Records supplied START

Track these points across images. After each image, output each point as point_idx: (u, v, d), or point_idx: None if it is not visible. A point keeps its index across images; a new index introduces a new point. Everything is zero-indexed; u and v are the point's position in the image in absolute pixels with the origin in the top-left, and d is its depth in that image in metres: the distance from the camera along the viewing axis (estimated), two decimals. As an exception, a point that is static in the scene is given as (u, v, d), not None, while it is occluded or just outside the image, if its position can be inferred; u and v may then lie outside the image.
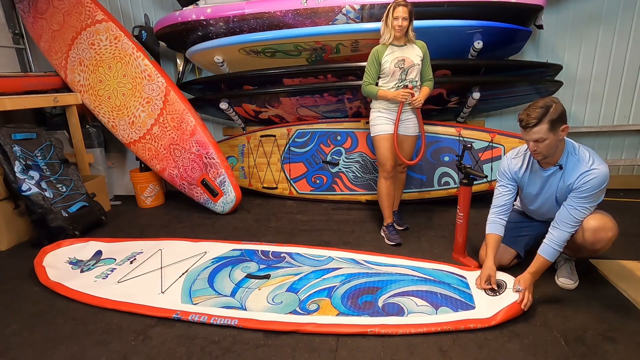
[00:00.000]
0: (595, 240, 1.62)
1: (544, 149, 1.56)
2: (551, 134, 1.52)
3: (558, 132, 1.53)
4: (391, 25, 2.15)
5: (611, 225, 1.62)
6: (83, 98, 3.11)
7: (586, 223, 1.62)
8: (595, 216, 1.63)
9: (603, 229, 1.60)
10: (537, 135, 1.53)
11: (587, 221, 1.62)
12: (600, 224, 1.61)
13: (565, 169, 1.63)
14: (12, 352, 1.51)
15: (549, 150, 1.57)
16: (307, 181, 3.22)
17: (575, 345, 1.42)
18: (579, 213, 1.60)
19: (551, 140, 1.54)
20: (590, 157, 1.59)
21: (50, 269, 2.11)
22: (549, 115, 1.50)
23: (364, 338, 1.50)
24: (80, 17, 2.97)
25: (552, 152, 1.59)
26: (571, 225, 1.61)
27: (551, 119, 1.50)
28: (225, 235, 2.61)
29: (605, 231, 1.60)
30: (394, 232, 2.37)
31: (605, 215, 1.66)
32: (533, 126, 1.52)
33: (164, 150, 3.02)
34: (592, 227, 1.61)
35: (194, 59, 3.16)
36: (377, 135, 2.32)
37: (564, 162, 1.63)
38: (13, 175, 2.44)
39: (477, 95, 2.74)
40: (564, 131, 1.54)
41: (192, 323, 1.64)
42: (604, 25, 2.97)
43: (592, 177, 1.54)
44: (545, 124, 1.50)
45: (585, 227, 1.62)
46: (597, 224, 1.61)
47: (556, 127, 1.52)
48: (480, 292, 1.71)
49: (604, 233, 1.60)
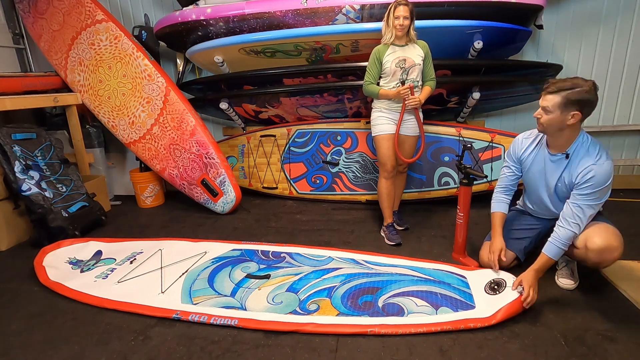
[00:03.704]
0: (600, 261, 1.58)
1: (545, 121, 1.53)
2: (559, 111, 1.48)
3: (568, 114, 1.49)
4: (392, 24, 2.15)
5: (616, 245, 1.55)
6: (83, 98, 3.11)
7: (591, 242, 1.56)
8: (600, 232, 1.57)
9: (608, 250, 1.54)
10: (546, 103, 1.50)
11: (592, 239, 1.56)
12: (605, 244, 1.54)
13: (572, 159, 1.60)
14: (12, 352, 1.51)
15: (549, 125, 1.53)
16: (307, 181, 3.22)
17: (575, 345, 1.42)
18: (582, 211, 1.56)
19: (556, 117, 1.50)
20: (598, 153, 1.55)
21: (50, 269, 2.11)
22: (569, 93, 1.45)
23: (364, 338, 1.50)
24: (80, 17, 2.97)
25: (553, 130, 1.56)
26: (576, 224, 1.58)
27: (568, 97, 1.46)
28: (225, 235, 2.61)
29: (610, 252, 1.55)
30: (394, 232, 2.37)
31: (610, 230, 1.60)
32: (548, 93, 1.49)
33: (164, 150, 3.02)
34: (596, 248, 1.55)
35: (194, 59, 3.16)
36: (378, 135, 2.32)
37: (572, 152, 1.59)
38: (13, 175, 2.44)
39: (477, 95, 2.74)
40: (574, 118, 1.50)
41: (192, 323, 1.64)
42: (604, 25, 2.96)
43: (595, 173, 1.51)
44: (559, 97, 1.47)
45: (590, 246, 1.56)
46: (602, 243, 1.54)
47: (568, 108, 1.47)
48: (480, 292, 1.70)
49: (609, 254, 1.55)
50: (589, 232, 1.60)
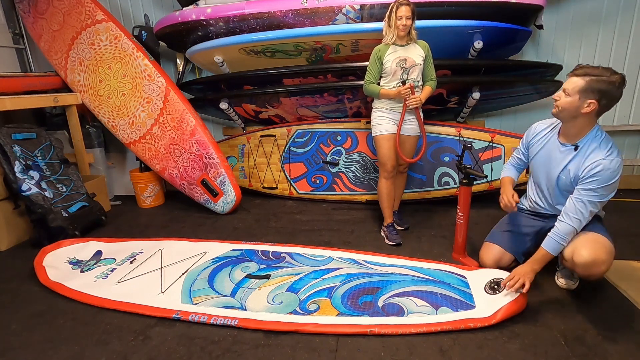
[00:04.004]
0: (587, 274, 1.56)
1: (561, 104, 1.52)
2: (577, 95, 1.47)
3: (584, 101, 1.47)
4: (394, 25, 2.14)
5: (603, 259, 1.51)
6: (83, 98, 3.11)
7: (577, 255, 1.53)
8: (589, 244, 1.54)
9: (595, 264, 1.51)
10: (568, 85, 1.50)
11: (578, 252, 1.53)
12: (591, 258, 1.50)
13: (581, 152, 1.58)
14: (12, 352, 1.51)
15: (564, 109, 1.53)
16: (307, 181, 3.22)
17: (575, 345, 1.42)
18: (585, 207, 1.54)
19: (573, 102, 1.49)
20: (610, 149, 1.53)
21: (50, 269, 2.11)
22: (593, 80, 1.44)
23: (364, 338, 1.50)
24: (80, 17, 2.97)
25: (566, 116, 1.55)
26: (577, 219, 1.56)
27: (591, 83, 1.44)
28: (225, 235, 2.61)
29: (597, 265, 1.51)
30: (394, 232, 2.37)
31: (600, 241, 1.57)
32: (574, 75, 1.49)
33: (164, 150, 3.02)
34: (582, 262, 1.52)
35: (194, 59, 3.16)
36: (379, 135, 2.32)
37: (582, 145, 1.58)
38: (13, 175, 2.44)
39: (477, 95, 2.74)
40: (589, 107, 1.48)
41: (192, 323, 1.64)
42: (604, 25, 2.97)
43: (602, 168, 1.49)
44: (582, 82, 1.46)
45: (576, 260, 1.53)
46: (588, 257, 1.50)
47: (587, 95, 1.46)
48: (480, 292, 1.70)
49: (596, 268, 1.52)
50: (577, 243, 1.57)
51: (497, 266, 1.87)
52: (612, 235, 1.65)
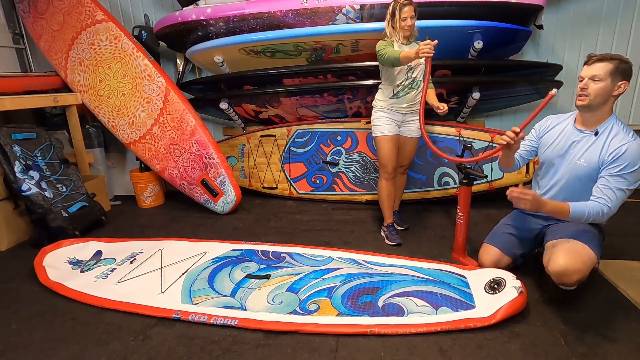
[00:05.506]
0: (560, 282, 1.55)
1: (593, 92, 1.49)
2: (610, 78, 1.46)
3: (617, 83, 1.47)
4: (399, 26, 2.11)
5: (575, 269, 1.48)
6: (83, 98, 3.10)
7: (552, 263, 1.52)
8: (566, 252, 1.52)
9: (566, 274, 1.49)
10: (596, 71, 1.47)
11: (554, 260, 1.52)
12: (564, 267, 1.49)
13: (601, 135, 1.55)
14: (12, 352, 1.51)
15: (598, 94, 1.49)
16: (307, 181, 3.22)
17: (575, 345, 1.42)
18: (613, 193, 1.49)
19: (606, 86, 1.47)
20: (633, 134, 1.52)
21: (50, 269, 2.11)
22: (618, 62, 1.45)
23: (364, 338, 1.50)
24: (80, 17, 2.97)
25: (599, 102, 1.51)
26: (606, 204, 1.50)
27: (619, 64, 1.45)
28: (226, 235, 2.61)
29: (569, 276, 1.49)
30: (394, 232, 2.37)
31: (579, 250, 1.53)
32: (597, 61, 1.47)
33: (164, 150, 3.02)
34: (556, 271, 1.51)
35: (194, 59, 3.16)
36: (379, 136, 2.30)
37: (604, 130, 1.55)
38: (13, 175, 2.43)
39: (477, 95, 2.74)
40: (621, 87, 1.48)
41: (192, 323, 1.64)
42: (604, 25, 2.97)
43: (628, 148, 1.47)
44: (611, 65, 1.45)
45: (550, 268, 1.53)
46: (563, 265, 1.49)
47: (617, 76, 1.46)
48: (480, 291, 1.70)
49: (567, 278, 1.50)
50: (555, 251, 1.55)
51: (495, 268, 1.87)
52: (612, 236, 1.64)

Records supplied END

• **Problem requirements**
All of the entries above are to be transcribed word for word, with no pictures included.

• **Finished task**
Track these points across images. After each image, output each point as point_idx: (u, v, d), or point_idx: None if it is not visible. A point keeps its index across images; a new index introduces a new point. Everything is zero-indexed; u and v are the point's position in the image in absolute pixels with the origin in the top-left, and d is its depth in that image in metres: the distance from the camera along the viewing axis (estimated), two decimals. As an exception, a point that is static in the scene is given as (u, v, d), not None, while it is occluded or just outside the image, if its position can be inferred; u and v may then lie outside the image.
[00:00.000]
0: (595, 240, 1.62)
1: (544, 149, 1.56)
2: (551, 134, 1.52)
3: (558, 132, 1.53)
4: (391, 25, 2.15)
5: (611, 225, 1.62)
6: (83, 98, 3.11)
7: (586, 223, 1.62)
8: (595, 216, 1.63)
9: (603, 229, 1.60)
10: (537, 135, 1.53)
11: (587, 221, 1.62)
12: (600, 224, 1.61)
13: (565, 169, 1.63)
14: (12, 352, 1.51)
15: (549, 150, 1.57)
16: (307, 181, 3.22)
17: (575, 345, 1.42)
18: (579, 213, 1.60)
19: (551, 140, 1.54)
20: (590, 157, 1.59)
21: (50, 269, 2.11)
22: (549, 115, 1.50)
23: (364, 338, 1.50)
24: (80, 17, 2.97)
25: (552, 152, 1.59)
26: (571, 225, 1.61)
27: (551, 119, 1.50)
28: (225, 235, 2.61)
29: (605, 231, 1.60)
30: (394, 232, 2.37)
31: (605, 215, 1.66)
32: (533, 126, 1.52)
33: (164, 150, 3.02)
34: (592, 227, 1.61)
35: (194, 59, 3.16)
36: (377, 135, 2.32)
37: (564, 162, 1.63)
38: (13, 175, 2.44)
39: (477, 95, 2.74)
40: (564, 131, 1.54)
41: (192, 323, 1.64)
42: (604, 25, 2.97)
43: (592, 177, 1.54)
44: (545, 124, 1.50)
45: (585, 227, 1.62)
46: (597, 224, 1.61)
47: (556, 127, 1.52)
48: (480, 292, 1.71)
49: (604, 233, 1.60)
[00:03.704]
0: (600, 261, 1.58)
1: (545, 121, 1.53)
2: (559, 111, 1.48)
3: (568, 114, 1.49)
4: (392, 24, 2.15)
5: (616, 245, 1.55)
6: (83, 98, 3.11)
7: (591, 242, 1.56)
8: (600, 232, 1.57)
9: (608, 250, 1.54)
10: (546, 103, 1.50)
11: (592, 239, 1.56)
12: (605, 244, 1.54)
13: (572, 159, 1.60)
14: (12, 352, 1.51)
15: (549, 125, 1.53)
16: (307, 181, 3.22)
17: (575, 345, 1.42)
18: (582, 211, 1.56)
19: (556, 117, 1.50)
20: (598, 153, 1.55)
21: (50, 269, 2.11)
22: (569, 93, 1.45)
23: (364, 338, 1.50)
24: (80, 17, 2.97)
25: (553, 130, 1.56)
26: (576, 224, 1.58)
27: (568, 97, 1.46)
28: (225, 235, 2.61)
29: (610, 252, 1.55)
30: (394, 232, 2.37)
31: (610, 230, 1.60)
32: (548, 93, 1.49)
33: (164, 150, 3.02)
34: (596, 248, 1.55)
35: (194, 59, 3.16)
36: (378, 135, 2.32)
37: (572, 152, 1.59)
38: (13, 175, 2.44)
39: (477, 95, 2.74)
40: (574, 118, 1.50)
41: (192, 323, 1.64)
42: (604, 25, 2.96)
43: (595, 173, 1.51)
44: (559, 97, 1.47)
45: (590, 246, 1.56)
46: (602, 243, 1.54)
47: (568, 108, 1.47)
48: (480, 292, 1.70)
49: (609, 254, 1.55)
50: (589, 232, 1.60)
[00:04.004]
0: (587, 274, 1.56)
1: (561, 104, 1.52)
2: (577, 95, 1.47)
3: (584, 101, 1.47)
4: (394, 25, 2.14)
5: (603, 259, 1.51)
6: (83, 98, 3.11)
7: (577, 255, 1.53)
8: (589, 244, 1.54)
9: (595, 264, 1.51)
10: (568, 85, 1.50)
11: (578, 252, 1.53)
12: (591, 258, 1.50)
13: (581, 152, 1.58)
14: (12, 352, 1.51)
15: (564, 109, 1.53)
16: (307, 181, 3.22)
17: (575, 345, 1.42)
18: (585, 207, 1.54)
19: (573, 102, 1.49)
20: (610, 149, 1.53)
21: (50, 269, 2.11)
22: (593, 80, 1.44)
23: (364, 338, 1.50)
24: (80, 17, 2.97)
25: (566, 116, 1.55)
26: (577, 219, 1.56)
27: (591, 83, 1.44)
28: (225, 235, 2.61)
29: (597, 265, 1.51)
30: (394, 232, 2.37)
31: (600, 241, 1.57)
32: (574, 75, 1.49)
33: (164, 150, 3.02)
34: (582, 262, 1.52)
35: (194, 59, 3.16)
36: (379, 135, 2.32)
37: (582, 145, 1.58)
38: (13, 175, 2.44)
39: (477, 95, 2.74)
40: (589, 107, 1.48)
41: (192, 323, 1.64)
42: (604, 25, 2.97)
43: (602, 168, 1.49)
44: (582, 82, 1.46)
45: (576, 260, 1.53)
46: (588, 257, 1.50)
47: (587, 95, 1.46)
48: (480, 292, 1.70)
49: (596, 268, 1.52)
50: (577, 243, 1.57)
51: (497, 266, 1.87)
52: (612, 235, 1.65)
[00:05.506]
0: (560, 282, 1.55)
1: (593, 92, 1.49)
2: (610, 78, 1.46)
3: (617, 83, 1.47)
4: (399, 26, 2.11)
5: (575, 269, 1.48)
6: (83, 98, 3.10)
7: (552, 263, 1.52)
8: (566, 252, 1.52)
9: (566, 274, 1.49)
10: (596, 71, 1.47)
11: (554, 260, 1.52)
12: (564, 267, 1.49)
13: (601, 135, 1.55)
14: (12, 352, 1.51)
15: (598, 94, 1.49)
16: (307, 181, 3.22)
17: (575, 345, 1.42)
18: (613, 193, 1.49)
19: (606, 86, 1.47)
20: (633, 134, 1.52)
21: (50, 269, 2.11)
22: (618, 62, 1.45)
23: (364, 338, 1.50)
24: (80, 17, 2.97)
25: (599, 102, 1.51)
26: (606, 204, 1.50)
27: (619, 64, 1.45)
28: (226, 235, 2.61)
29: (569, 276, 1.49)
30: (394, 232, 2.37)
31: (579, 250, 1.53)
32: (597, 61, 1.47)
33: (164, 150, 3.02)
34: (556, 271, 1.51)
35: (194, 59, 3.16)
36: (379, 136, 2.30)
37: (604, 130, 1.55)
38: (13, 175, 2.43)
39: (477, 95, 2.74)
40: (621, 87, 1.48)
41: (192, 323, 1.64)
42: (604, 25, 2.97)
43: (628, 148, 1.47)
44: (611, 65, 1.45)
45: (550, 268, 1.53)
46: (563, 265, 1.49)
47: (617, 76, 1.46)
48: (480, 291, 1.70)
49: (567, 278, 1.50)
50: (555, 251, 1.55)
51: (495, 268, 1.87)
52: (612, 236, 1.64)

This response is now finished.